** Material provided follows **
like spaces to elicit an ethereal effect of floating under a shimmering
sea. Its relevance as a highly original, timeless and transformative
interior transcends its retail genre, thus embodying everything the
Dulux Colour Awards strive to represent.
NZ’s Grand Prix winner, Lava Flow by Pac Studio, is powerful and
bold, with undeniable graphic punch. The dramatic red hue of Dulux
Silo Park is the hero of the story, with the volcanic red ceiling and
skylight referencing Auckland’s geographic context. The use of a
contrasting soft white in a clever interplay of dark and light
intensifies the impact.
** End of Material provided **
** Material provided follows **
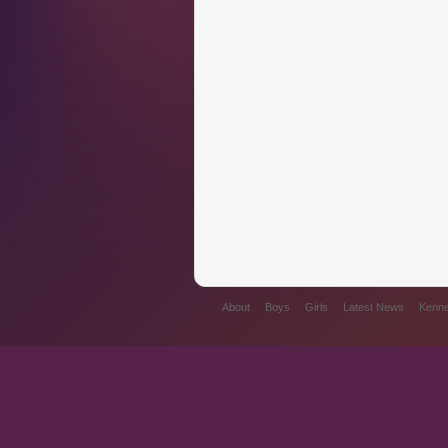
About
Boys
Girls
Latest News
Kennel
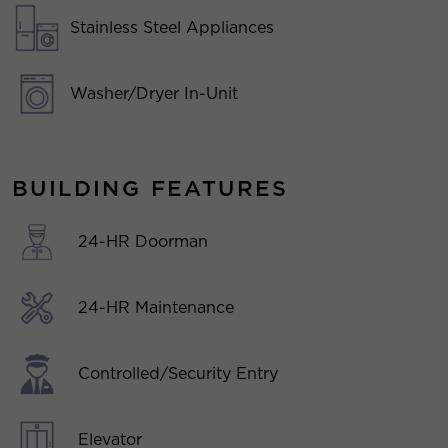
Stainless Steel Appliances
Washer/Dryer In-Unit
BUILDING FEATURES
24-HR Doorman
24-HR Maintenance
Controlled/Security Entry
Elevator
** End of Material provided **
** Material provided follows **
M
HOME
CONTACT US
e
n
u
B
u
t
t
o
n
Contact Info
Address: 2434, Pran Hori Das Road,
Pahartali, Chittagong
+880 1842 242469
** End of Material provided **
» Prompt: Starting at the line that has "like spaces to" in the material above and ending after the line that has "NZ’s Grand Prix", write those lines out again with "ethereal" changed to "dreamlike" and nothing else altered.

» The answer:
like spaces to elicit an dreamlike effect of floating under a shimmering
sea. Its relevance as a highly original, timeless and transformative
interior transcends its retail genre, thus embodying everything the
Dulux Colour Awards strive to represent.
NZ’s Grand Prix winner, Lava Flow by Pac Studio, is powerful and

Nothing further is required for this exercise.